Висящий на стене телевизор транслирует голубой экран, и эта его нерабочесть, эта пауза – как нерабочесть и пауза всего дома. От мусора воняет. Тарелки в мойке сбились в толстую, слепленную органической дрянью призму. Диски DVD и компакты, отчасти поломанные, застилают весь пол, словно Гжесь, в поисках какого-то конкретного, отбрасывал предыдущие за спину.
– Вот же сука, – ругаюсь я, когда вижу около телевизора двух мертвых крысок. Приседаю рядом. Это те, которых любили его дети. Алекс и та, вторая.
– Болек, – добавляет мой отец, касаясь трупика носком ботинка, словно читая у меня в голове.

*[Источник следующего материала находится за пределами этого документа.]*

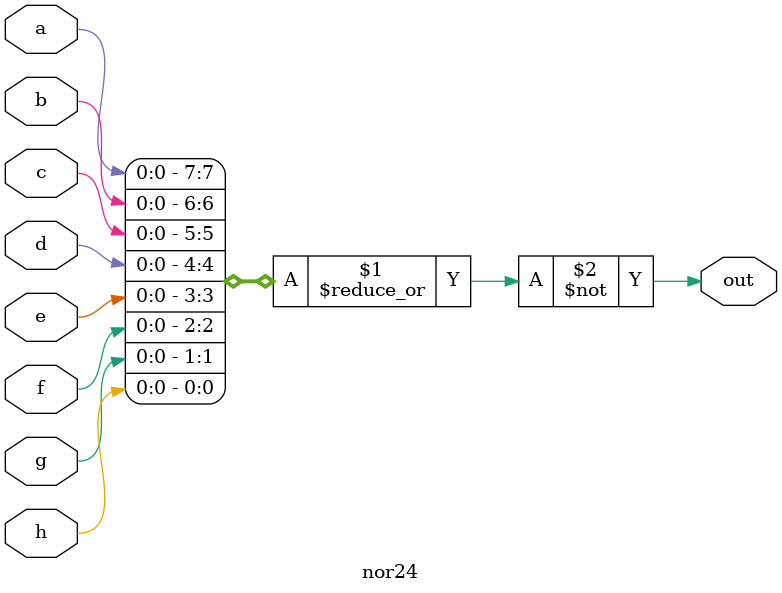
<source format=v>
module nor24 (
  input a,
  input b,
  input c,
  input d,
  input e,
  input f,
  input g,
  input h,
  output out
);

  assign out = ~(|{a,b,c,d,e,f,g ,h});

endmodule

</source>
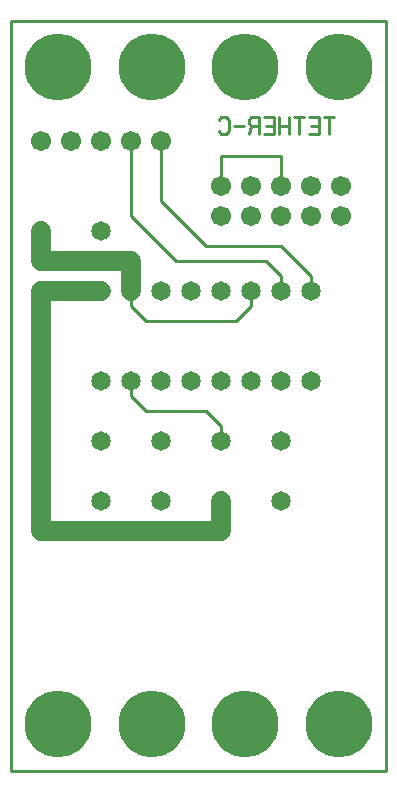
<source format=gbl>
%MOIN*%
%FSLAX25Y25*%
G04 D10 used for Character Trace; *
G04     Circle (OD=.01000) (No hole)*
G04 D11 used for Power Trace; *
G04     Circle (OD=.06700) (No hole)*
G04 D12 used for Signal Trace; *
G04     Circle (OD=.01100) (No hole)*
G04 D13 used for Via; *
G04     Circle (OD=.05800) (Round. Hole ID=.02800)*
G04 D14 used for Component hole; *
G04     Circle (OD=.06500) (Round. Hole ID=.03500)*
G04 D15 used for Component hole; *
G04     Circle (OD=.06700) (Round. Hole ID=.04300)*
G04 D16 used for Component hole; *
G04     Circle (OD=.08100) (Round. Hole ID=.05100)*
G04 D17 used for Component hole; *
G04     Circle (OD=.08900) (Round. Hole ID=.05900)*
G04 D18 used for Component hole; *
G04     Circle (OD=.11300) (Round. Hole ID=.08300)*
G04 D19 used for Component hole; *
G04     Circle (OD=.16000) (Round. Hole ID=.13000)*
G04 D20 used for Component hole; *
G04     Circle (OD=.18300) (Round. Hole ID=.15300)*
G04 D21 used for Component hole; *
G04     Circle (OD=.22291) (Round. Hole ID=.19291)*
%ADD10C,.01000*%
%ADD11C,.06700*%
%ADD12C,.01100*%
%ADD13C,.05800*%
%ADD14C,.06500*%
%ADD15C,.06700*%
%ADD16C,.08100*%
%ADD17C,.08900*%
%ADD18C,.11300*%
%ADD19C,.16000*%
%ADD20C,.18300*%
%ADD21C,.22291*%
%IPPOS*%
%LPD*%
G90*X0Y0D02*D21*X15625Y15625D03*X46875D03*D11*    
X10000Y80000D02*X70000D01*X10000D02*Y160000D01*   
X30000D01*D14*D03*D11*X40000D02*Y170000D01*D14*   
Y160000D03*D12*Y155000D01*X45000Y150000D01*       
X75000D01*X80000Y155000D01*Y160000D01*D14*D03*D12*
X90000Y165000D02*X85000Y170000D01*                
X90000Y160000D02*Y165000D01*D14*Y160000D03*       
X100000D03*D12*Y165000D01*X90000Y175000D01*       
X65000D01*X50000Y190000D01*Y210000D01*D15*D03*    
X40000D03*D12*Y185000D01*X55000Y170000D01*        
X85000D01*D15*X100000Y185000D03*X70000D03*        
X90000D03*X80000D03*D14*X70000Y160000D03*D15*     
X110000Y195000D03*X100000D03*X90000D03*D12*       
Y205000D01*X70000D01*Y195000D01*D15*D03*X80000D03*
D10*X105837Y212129D02*Y217871D01*X107511D02*      
X104163D01*X99163Y212129D02*X102511D01*Y217871D01*
X99163D01*X102511Y215000D02*X100000D01*           
X95837Y212129D02*Y217871D01*X97511D02*X94163D01*  
X92511Y212129D02*Y217871D01*X89163Y212129D02*     
Y217871D01*X92511Y215000D02*X89163D01*            
X84163Y212129D02*X87511D01*Y217871D01*X84163D01*  
X87511Y215000D02*X85000D01*X82511Y212129D02*      
Y217871D01*X80000D01*X79163Y216914D01*Y215957D01* 
X80000Y215000D01*X82511D01*X80000D02*             
X79163Y212129D01*X77511Y215000D02*X74163D01*      
X69163Y213086D02*X70000Y212129D01*X71674D01*      
X72511Y213086D01*Y216914D01*X71674Y217871D01*     
X70000D01*X69163Y216914D01*D11*X10000Y170000D02*  
X40000D01*X10000D02*Y180000D01*D14*D03*X30000D03* 
D15*Y210000D03*X20000D03*X10000D03*D14*           
X50000Y160000D03*X60000Y130000D03*Y160000D03*     
X30000Y130000D03*X40000D03*D12*Y125000D01*        
X45000Y120000D01*X65000D01*X70000Y115000D01*      
Y110000D01*D14*D03*X90000Y90000D03*Y130000D03*    
X50000D03*Y90000D03*X80000Y130000D03*             
X90000Y110000D03*X70000Y130000D03*                
X50000Y110000D03*X70000Y90000D03*D11*Y80000D01*   
D14*X30000Y110000D03*Y90000D03*X100000Y130000D03* 
D21*X78125Y15625D03*X109375D03*D12*X0Y0D02*       
X125000D01*Y250000D01*X0D01*Y0D01*D15*            
X110000Y185000D03*D21*X109375Y234375D03*X78125D03*
X46875D03*X15625D03*M02*                          

</source>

Брата мы находим наверху. Это единственное помещение на втором этаже, которое не оставлено в таком состоянии. Белая ванная наверняка выглядела бы даже симпатично, если бы белый кафель и матовый пол не были в потеках и грязи. Гжесь лежит на полу. От него воняет водярой. Рот слипся от блевотины, которая каким-то чудом – даже в его волосах, слипшихся в жесткую массу. Он дышит. Просто без сознания.
– Идиот, – говорит отец.
– Мы все были там, где он сейчас, – говорю я, когда отец приседает над ним, закрывая нос.
– Вставай, – говорит отец, тряся неподвижного Гжеся.
– Ты тоже там был, – говорю я ему, а он отворачивается. Смотрит на меня без слов. Непроизвольно вытирает руку, которой коснулся рубахи Гжеся, о куртку. – Ты тоже там был, тоже лежал заблеванный на полу, и что – был идиотом? – спрашиваю.
Отец молчит.
– У меня четверо детей, которые все еще со мной, – отвечает через какое-то время. – Я сумел все удержать, Миколай.
– Он тоже с тобой? – спрашиваю я, тыча в Гжеся, а тот начинает громко, горлово храпеть, словно вместо желудка у него старый, разбитый мотор.
Отец выходит из комнаты, начинает осматриваться. Потом спускается вниз, на кухню. Я вижу, как он без слов вынимает из пластикового ведра переполненный мешок с мусором, осторожно, с отвращением пытается завязать его горловину.
– Он с тобой? – повторяю я. Он ставит мешок на пол. Вынимает из мойки стопку заплесневевшей посуды. Давится, словно готов сблевать. С громким стуком кладет тарелки на стол, словно в последний момент они выскользнули у него из рук.
– Сука, ну как же можно так все похерить, – говорит он, осматриваясь.
– Ты живешь рядом. Мог бы что-то сделать, – отвечаю я.
– Да как-то все то много, то мало. Сука, Миколай, хватит. Он взрослый человек. Посмотри вокруг и скажи мне, как взрослый человек может настолько все похерить, а?! – кричит он, но крик его не такой, как обычно, есть в нем не то стон, не то сдержанный плач, бессилие. Потом он успокаивается. Берет ведро и начинает неторопливо наливать в него воду из-под крана.
– У него может случиться сердечный приступ, погоди, – говорю я, но уже поздно, пять литров холодной воды выплескиваются на лицо Гжеся, который мигом садится, звук старого мотора не обрывается, но плавно переходит в бессмысленный вопль, в котором где-то внизу опознается глубоко похороненное: «сука!».